:: Data excerpt

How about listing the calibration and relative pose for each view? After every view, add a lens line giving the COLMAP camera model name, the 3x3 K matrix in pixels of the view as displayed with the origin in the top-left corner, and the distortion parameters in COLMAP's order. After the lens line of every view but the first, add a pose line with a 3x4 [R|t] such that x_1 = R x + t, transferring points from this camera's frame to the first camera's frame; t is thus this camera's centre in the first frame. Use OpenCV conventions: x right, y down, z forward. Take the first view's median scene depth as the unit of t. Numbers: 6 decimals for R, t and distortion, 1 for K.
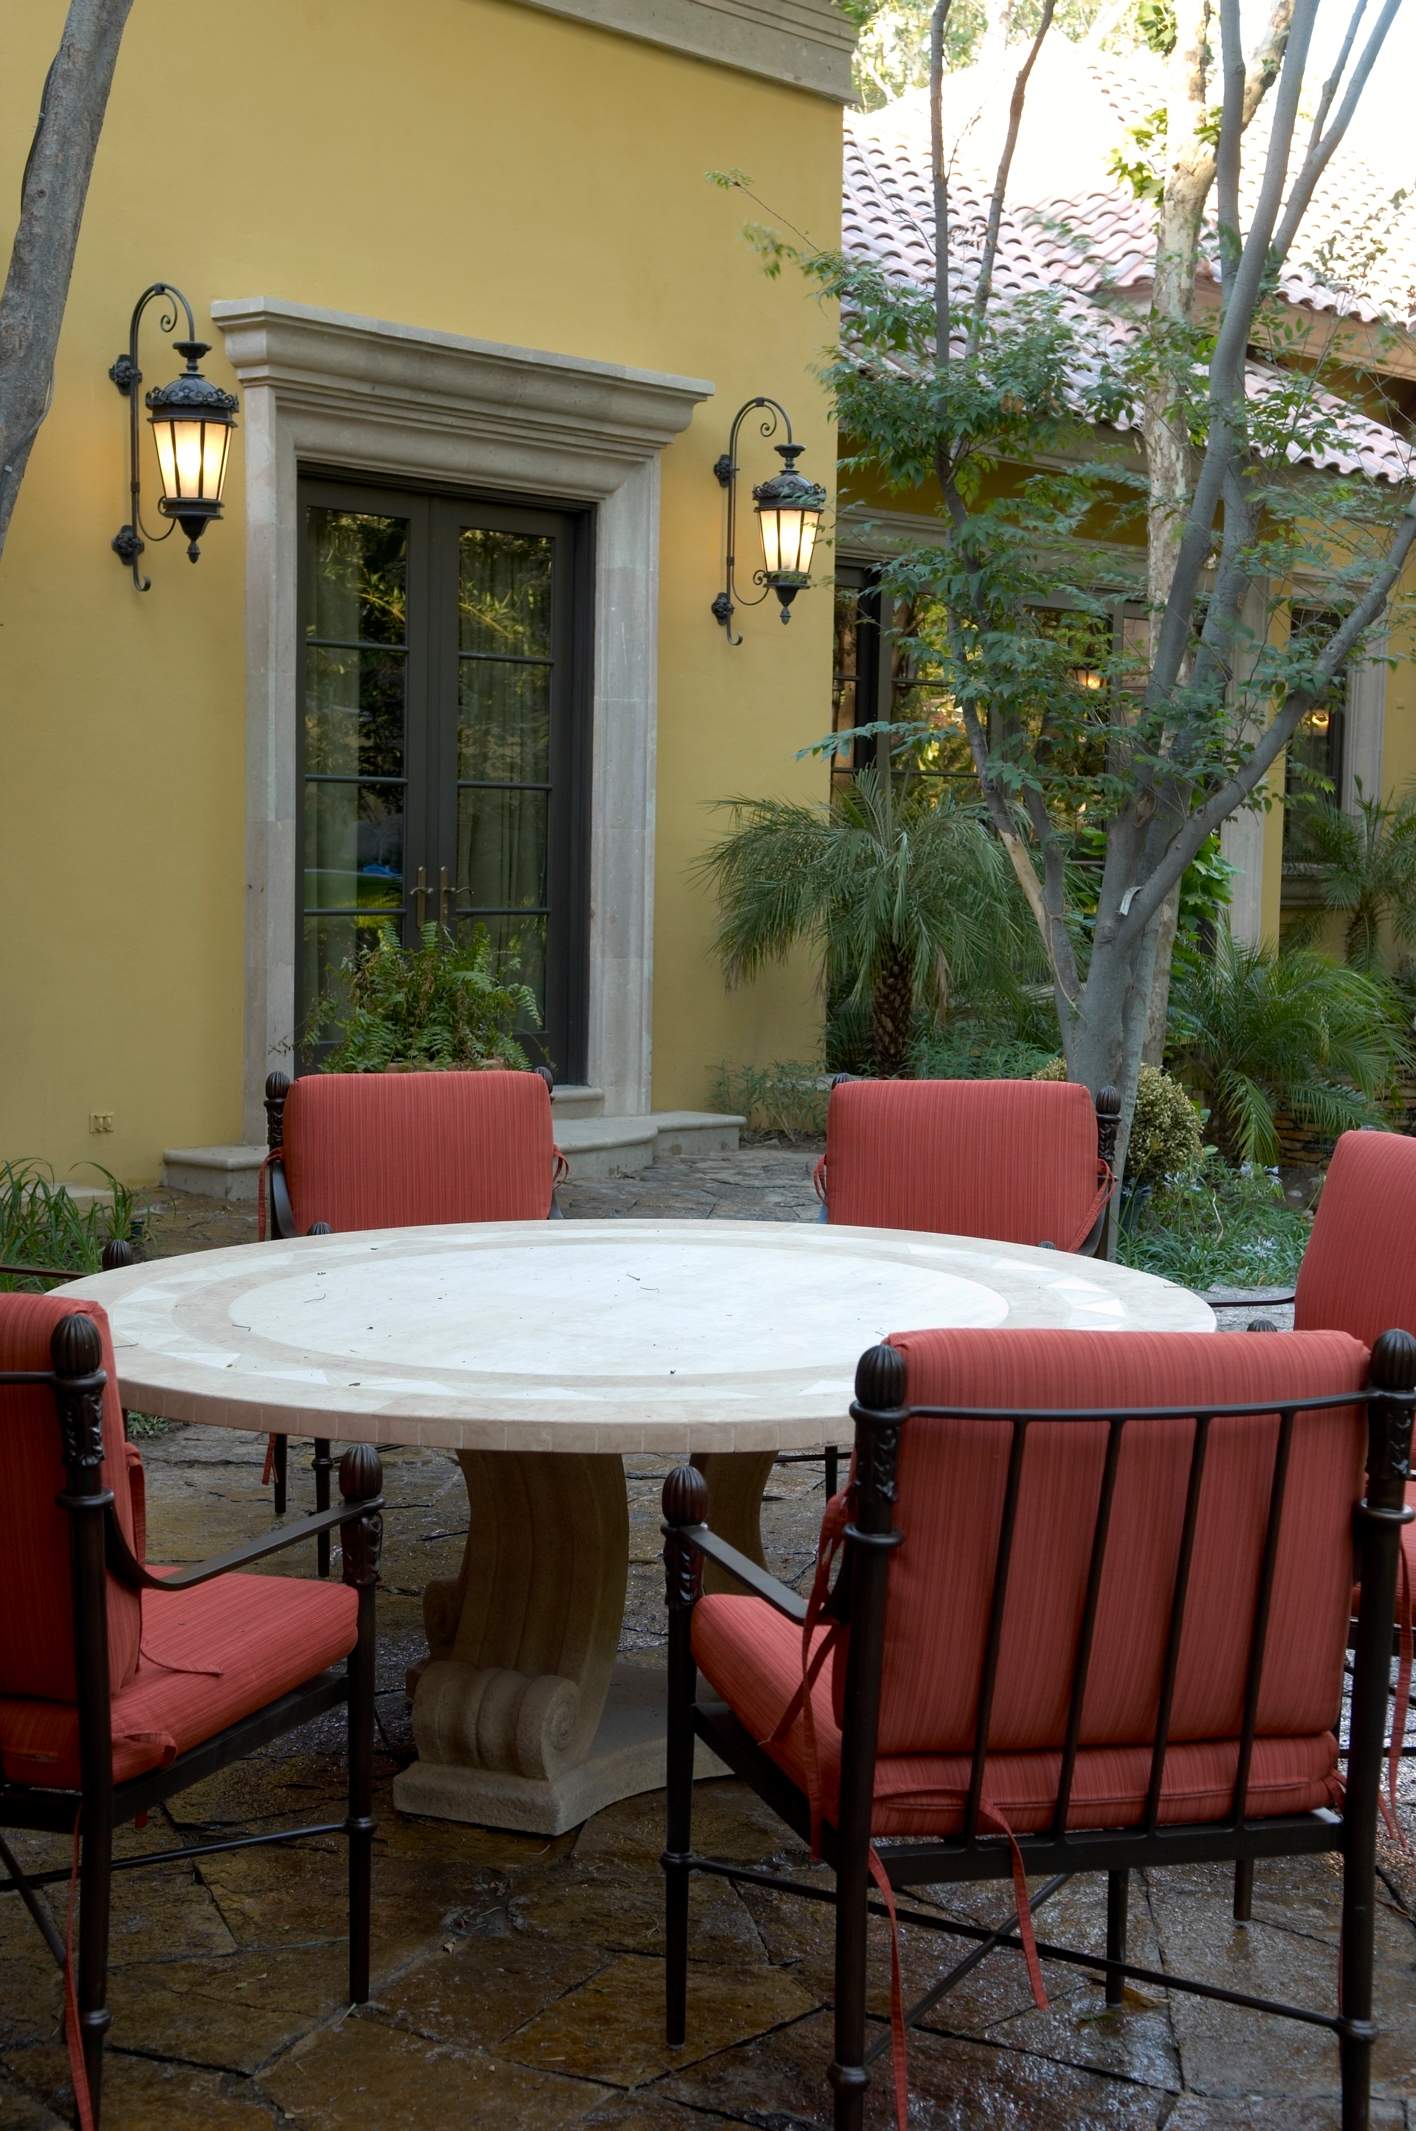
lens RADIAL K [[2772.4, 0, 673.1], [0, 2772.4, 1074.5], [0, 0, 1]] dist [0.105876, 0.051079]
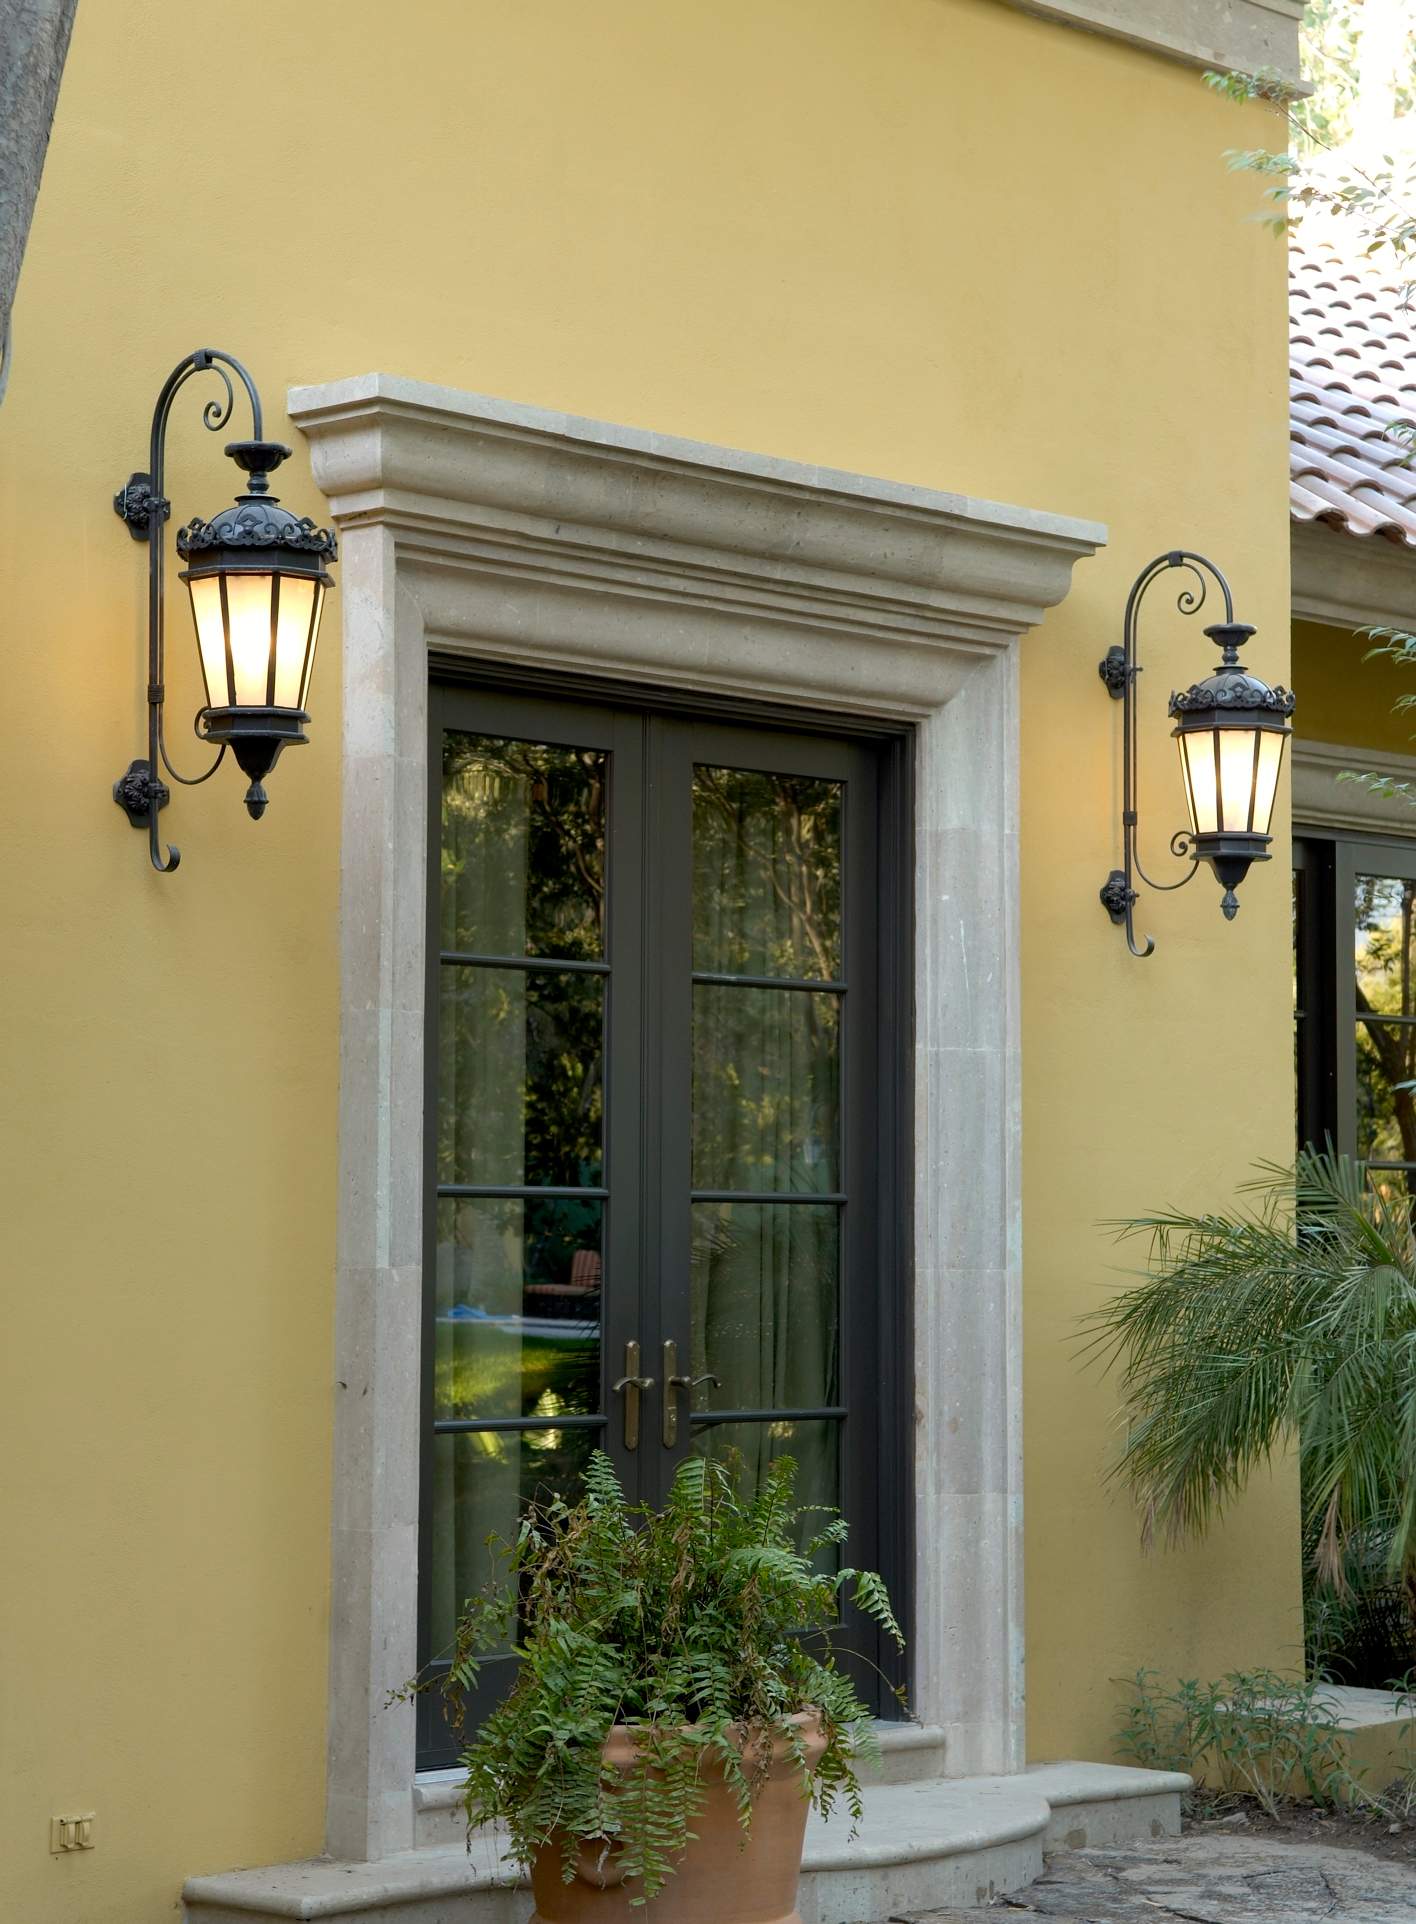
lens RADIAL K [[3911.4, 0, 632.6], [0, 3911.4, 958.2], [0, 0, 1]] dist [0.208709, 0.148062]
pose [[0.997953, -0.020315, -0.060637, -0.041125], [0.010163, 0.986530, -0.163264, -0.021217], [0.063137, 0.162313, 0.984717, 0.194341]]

::::

◆ Task brief ◆
Copy all of the material above exactly as it appears, leaving out the pictures.

◆ Solution below ◆
How about listing the calibration and relative pose for each view? After every view, add a lens line giving the COLMAP camera model name, the 3x3 K matrix in pixels of the view as displayed with the origin in the top-left corner, and the distortion parameters in COLMAP's order. After the lens line of every view but the first, add a pose line with a 3x4 [R|t] such that x_1 = R x + t, transferring points from this camera's frame to the first camera's frame; t is thus this camera's centre in the first frame. Use OpenCV conventions: x right, y down, z forward. Take the first view's median scene depth as the unit of t. Numbers: 6 decimals for R, t and distortion, 1 for K.
lens RADIAL K [[2772.4, 0, 673.1], [0, 2772.4, 1074.5], [0, 0, 1]] dist [0.105876, 0.051079]
lens RADIAL K [[3911.4, 0, 632.6], [0, 3911.4, 958.2], [0, 0, 1]] dist [0.208709, 0.148062]
pose [[0.997953, -0.020315, -0.060637, -0.041125], [0.010163, 0.986530, -0.163264, -0.021217], [0.063137, 0.162313, 0.984717, 0.194341]]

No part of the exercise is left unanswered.